The judge said he was “uneasy” looking at the order on file and the jurisdiction issue. He said another judge had already considered and refused the CFA’s application for a stay and he was now being asked to re-consider it. He suggested the matter should go back before the same judge in the circumstances.

In reply, the CFA solicitor asked the judge to interpret section 22 in a purposive way as the teenager was a child in care and this was the main consideration. She said the teenager was currently living in a one-bedroom apartment where there were two care staff available for him. He was about to start a course through a work incentive and had become better at realising that there were consequences for his behaviour. She said his grandmother had been instrumental in this regard. There had been no physical assaults in the last four to five weeks which was “quite a contrast” from the previous position.

The CFA was working towards his current placement meeting his needs pursuant to the court direction. There was also a focus on getting the teenager to engage with his aftercare planning. The solicitor said she was asking the court to allow the CFA the opportunity to comply with its statutory obligations by granting the stay.

Having heard the parties’ submissions, the judge said he considered it was more appropriate to adjourn the matter back to the previous judge who had dealt with it. The matter was put back for one week to facilitate this.

Subsequent hearing

When the case was before the court again, two months later, the court heard that it had been hoped that his future had somewhat resolved but in fact there had been another placement breakdown and he was in emergency accommodation and had actually spent the previous night in a hotel. The CFA was trying to identity another service for him for aftercare and two referrals had been sent out.

In addition, the course he had been going to do had also broken down and there were charges before the Children Court, and the CFA was trying to get bench warrants dealt with.

The solicitor for the GAL told the court that the child had been in care since he was a baby and the history was very difficult.
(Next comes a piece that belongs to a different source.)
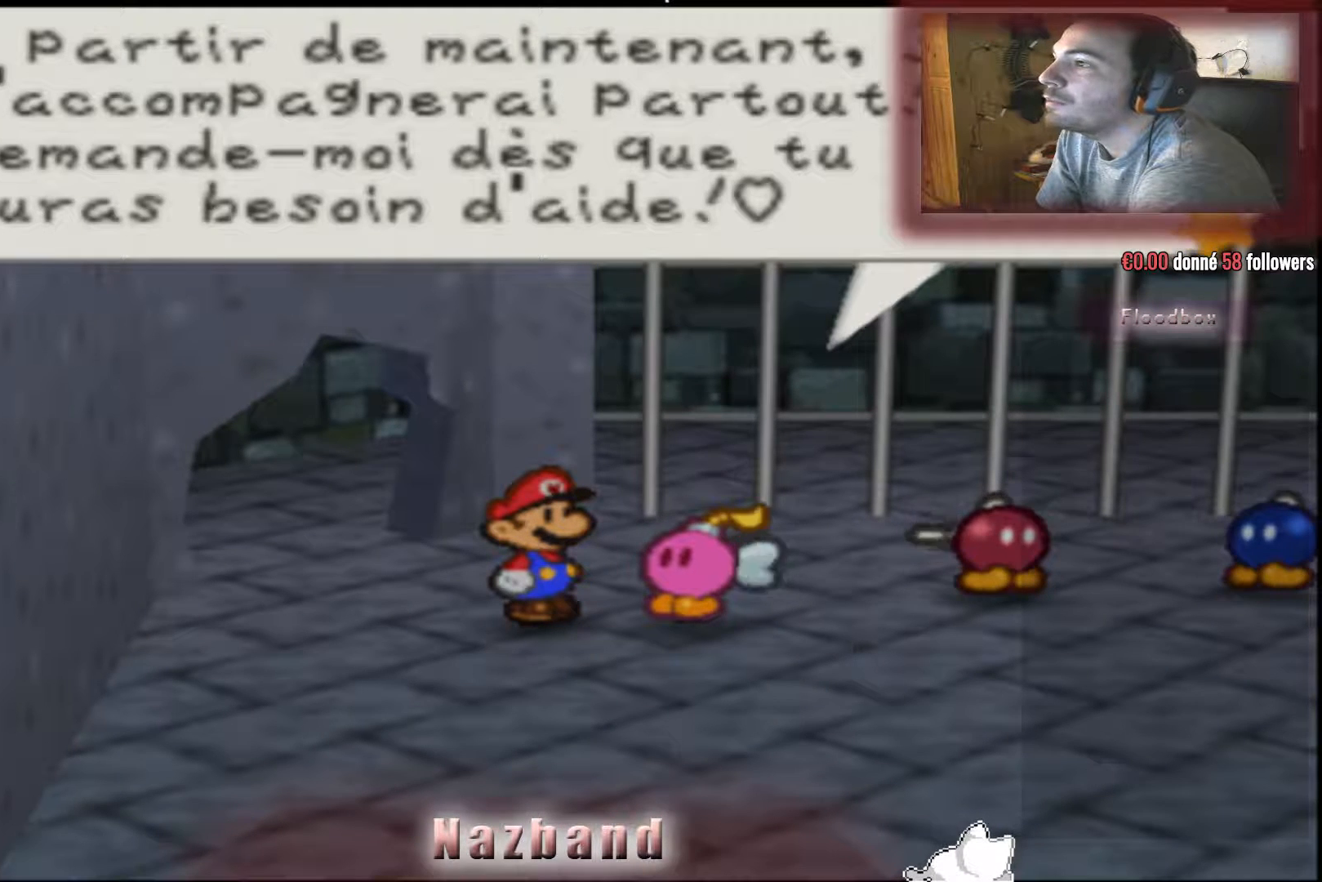
{"buttons": [], "left_stick": "center", "right_stick": "center", "events": [[134, "left_stick", "center"]]}
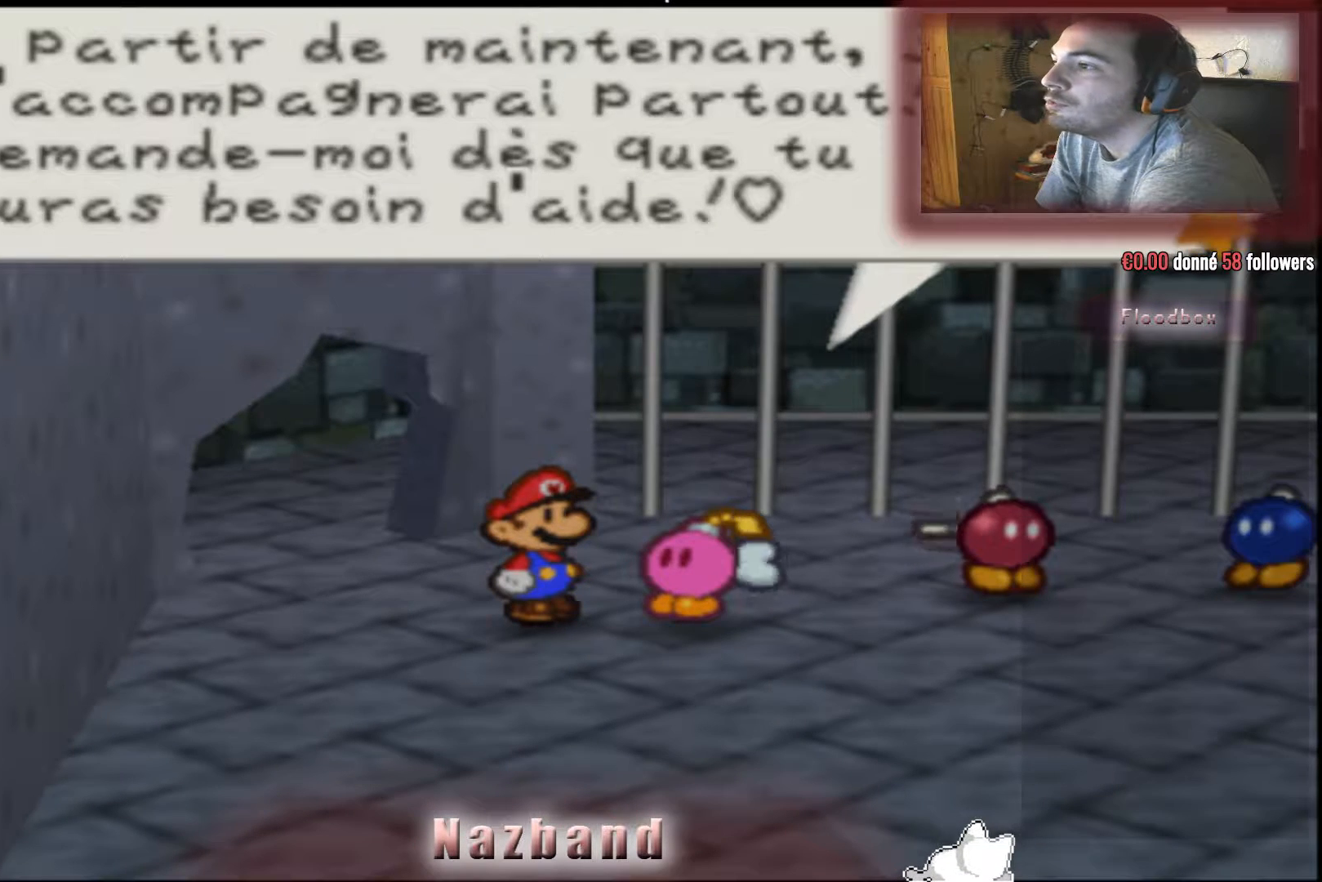
{"buttons": [], "left_stick": "up-right", "right_stick": "center", "events": [[300, "CROSS", "down"], [434, "CROSS", "up"], [467, "left_stick", "up-right"]]}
Since late 2021 there had been a number of placement breakdowns. An arrangement with a voluntary residential care provider had been made but that had broken down after only one week. The solicitor for the GAL said the teenager wanted to move on his own terms and that in order to get this he exhibited fear and aggression. He said the psychiatric assessment indicated he needed a single occupancy placement.

The solicitor for the GAL said further efforts needed to be made to get him a single occupancy placement. He acknowledged the efforts that had been made and appreciated them but again reiterated that a single occupancy placement was what was required.

The teenager’s mother was present in court, having been produced from prison. Her solicitor said that the mother was very disappointed and upset as she had high hopes for his progress.

The mother was aware he was turning 18 in a few months’ time and that a plan for aftercare needed to be put in place. She was committed to doing her best to encourage her son and to do whatever was necessary. She said she had only seen him once in the last nine months but they spoke every day. She said she would like to see him.

The social work report stated that the teenager was not open to any psychological therapy.

The grandmother said she was supportive but she was not able to mind him.

The mother’s solicitor said her client was having difficulty in getting access with her son in the prison. The court said for now it was making a recommendation but could in future make a direction to the prison.

The aftercare review was adjourned for two weeks at which time an update should be provided on the special emergency arrangement. The court noted the serious concerns of the GAL, the concerns of the CFA and the efforts being made. The link worker was also to liaise with the mother and prison and if necessary the solicitor for the mother could bring a formal Section 37 application for access. The court said any updates in the meantime should be shared and the judge adjourned the case for two weeks.